TORONTO – Ontario Regional Chief Stan Beardy says the fuel tax hike recently announced in the provincial budget by the newly-elected Liberal government will boost airline fares and make it even more difficult for remote communities to access goods and services.
“Remote communities in the north are already feeling pinched by the economy and the high costs of goods and services. This fuel hike will only hurt these communities further,” stated Ontario Regional Chief Stan Beardy. “This issue will be very critical to northern communities. They are some of the poorest communities in the province yet they will be hit the hardest.”
In a budget tabled last week, Premier Kathleen Wynne proposed to phase in a four-cent-per-litre increase in the aviation fuel tax to 6.7 cents by 2017. The current tax of 2.7 cents per litre has been in place for more than two decades, but would rise by one cent per litre each year.
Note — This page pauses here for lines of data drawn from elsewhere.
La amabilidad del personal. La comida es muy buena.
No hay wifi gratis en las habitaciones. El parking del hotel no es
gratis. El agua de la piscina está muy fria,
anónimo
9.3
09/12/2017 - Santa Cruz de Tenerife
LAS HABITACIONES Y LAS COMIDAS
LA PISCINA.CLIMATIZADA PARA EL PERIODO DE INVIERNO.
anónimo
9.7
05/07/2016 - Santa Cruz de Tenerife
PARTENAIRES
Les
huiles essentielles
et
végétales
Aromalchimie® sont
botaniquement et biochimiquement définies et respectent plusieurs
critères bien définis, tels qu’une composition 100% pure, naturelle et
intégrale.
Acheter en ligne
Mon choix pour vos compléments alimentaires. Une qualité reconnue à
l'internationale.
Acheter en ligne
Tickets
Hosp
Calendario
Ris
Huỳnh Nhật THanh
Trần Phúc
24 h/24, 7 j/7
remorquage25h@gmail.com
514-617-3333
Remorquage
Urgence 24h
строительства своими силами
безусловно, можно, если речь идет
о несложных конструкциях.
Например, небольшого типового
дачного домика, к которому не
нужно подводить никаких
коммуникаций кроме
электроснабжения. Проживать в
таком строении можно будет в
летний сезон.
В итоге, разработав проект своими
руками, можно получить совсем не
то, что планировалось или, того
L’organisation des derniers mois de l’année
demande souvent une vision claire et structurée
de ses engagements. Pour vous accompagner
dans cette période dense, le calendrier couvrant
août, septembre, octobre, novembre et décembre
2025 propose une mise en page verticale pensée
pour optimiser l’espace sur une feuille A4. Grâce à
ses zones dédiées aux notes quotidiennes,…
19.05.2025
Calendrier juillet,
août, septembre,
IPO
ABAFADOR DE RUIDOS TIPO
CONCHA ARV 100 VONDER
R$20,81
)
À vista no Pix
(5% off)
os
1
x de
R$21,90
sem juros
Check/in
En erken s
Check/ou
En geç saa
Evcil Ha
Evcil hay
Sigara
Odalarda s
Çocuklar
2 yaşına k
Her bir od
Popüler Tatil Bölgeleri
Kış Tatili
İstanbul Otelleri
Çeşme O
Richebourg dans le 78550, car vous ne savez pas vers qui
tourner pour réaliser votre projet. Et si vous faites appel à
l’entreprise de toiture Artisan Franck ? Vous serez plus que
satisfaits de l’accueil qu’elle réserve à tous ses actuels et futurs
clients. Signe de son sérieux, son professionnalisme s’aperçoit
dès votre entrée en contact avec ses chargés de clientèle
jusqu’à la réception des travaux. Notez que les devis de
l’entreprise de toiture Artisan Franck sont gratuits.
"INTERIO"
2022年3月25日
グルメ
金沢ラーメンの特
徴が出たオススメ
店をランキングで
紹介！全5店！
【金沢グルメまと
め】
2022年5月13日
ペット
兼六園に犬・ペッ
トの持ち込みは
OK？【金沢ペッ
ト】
“The poor living conditions in First Nations communities, together with limited access to medical care, means our people have to travel often to southern clinics and hospitals for treatment for a range of health issues that were created by those conditions in the first place. This is both taxing on the families, the communities and the entire healthcare system. And now, with rising costs, it’s only getting worse,” added the Regional Chief.
Chiefs of Ontario state, “Canada’s airlines and airports are gearing up to fight Ontario’s plan to more than double the tax on aviation fuel. It’s been reported that the estimated revenue of $135-million from this tax during the next three years will be spent on public transit and transportation infrastructure in urban areas”.
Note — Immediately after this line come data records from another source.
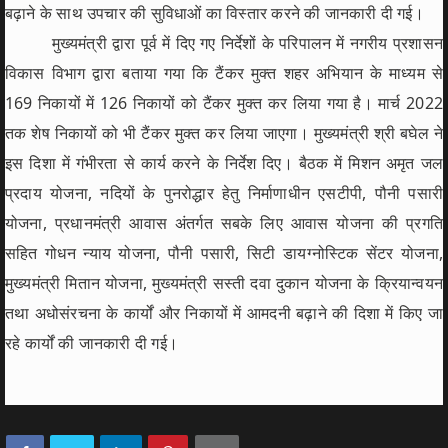
बढ़ाने के साथ उपचार की सुविधाओं का विस्तार करने की जानकारी दी गई।
मुख्यमंत्री द्वारा पूर्व में दिए गए निर्देशों के परिपालन में नगरीय प्रशासन
विकास विभाग द्वारा बताया गया कि टैंकर मुक्त शहर अभियान के माध्यम से
169 निकायों में 126 निकायों को टैंकर मुक्त कर लिया गया है। मार्च 2022
तक शेष निकायों को भी टैंकर मुक्त कर लिया जाएगा। मुख्यमंत्री श्री बघेल ने
इस दिशा में गंभीरता से कार्य करने के निर्देश दिए। बैठक में मिशन अमृत जल
प्रदाय योजना, नदियों के पुनरोद्धार हेतु निर्माणाधीन एसटीपी, पौनी पसारी
योजना, प्रधानमंत्री आवास अंतर्गत सबके लिए आवास योजना की प्रगति
सहित गोधन न्याय योजना, पौनी पसारी, सिटी डायग्नोस्टिक सेंटर योजना,
मुख्यमंत्री मितान योजना, मुख्यमंत्री सस्ती दवा दुकान योजना के क्रियान्वयन
तथा अधोसंरचना के कार्यों और निकायों में आमदनी बढ़ाने की दिशा में किए जा
रहे कार्यों की जानकारी दी गई।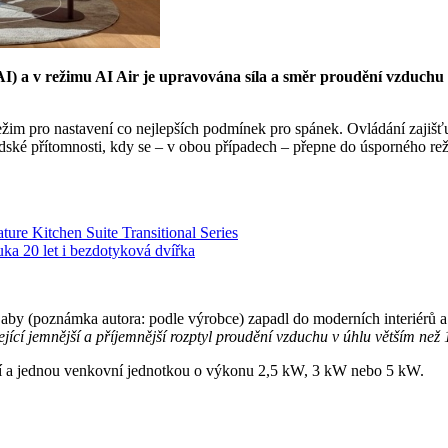
AI) a v režimu AI Air je upravována síla a směr proudění vzduchu 
žim pro nastavení co nejlepších podmínek pro spánek. Ovládání zajišťuj
 lidské přítomnosti, kdy se – v obou případech – přepne do úsporného r
e Kitchen Suite Transitional Series
ka 20 let i bezdotyková dvířka
, aby (poznámka autora: podle výrobce) zapadl do moderních interiérů
ící jemnější a příjemnější rozptyl proudění vzduchu v úhlu větším než
ní a jednou venkovní jednotkou o výkonu 2,5 kW, 3 kW nebo 5 kW.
It currently costs between $1000 to $1400 to fly return from Fort Severn First Nation to Sioux Lookout and over $1600 from Muskrat Dam First Nation to Thunder Bay.
A return ticket from Toronto to Paris France is $1200.
There has been some increased competition for passengers and freight recently.
Northstar Air has signed agreements with Muskrat Dam and Sachigo Lake to deliver air service.
The high cost of transportation to the north impacts healthcare, and impacts the cost of goods and services in Northern communities.
Prices for groceries in many northern communities would likely cause many people in the major urban centres to picket outside the grocery stores.
Many people are looking for alternatives. In Fort Severn, residents have started growing vegetables. Using old tires to grow potatoes is one example of how with a little work, there can be fresh and affordable food.
The task is not easy however. Residents seeking to improve the crop yield are bringing in soil from the south which must be shipped in.
However the yield and the opportunity to have annual bounty will help.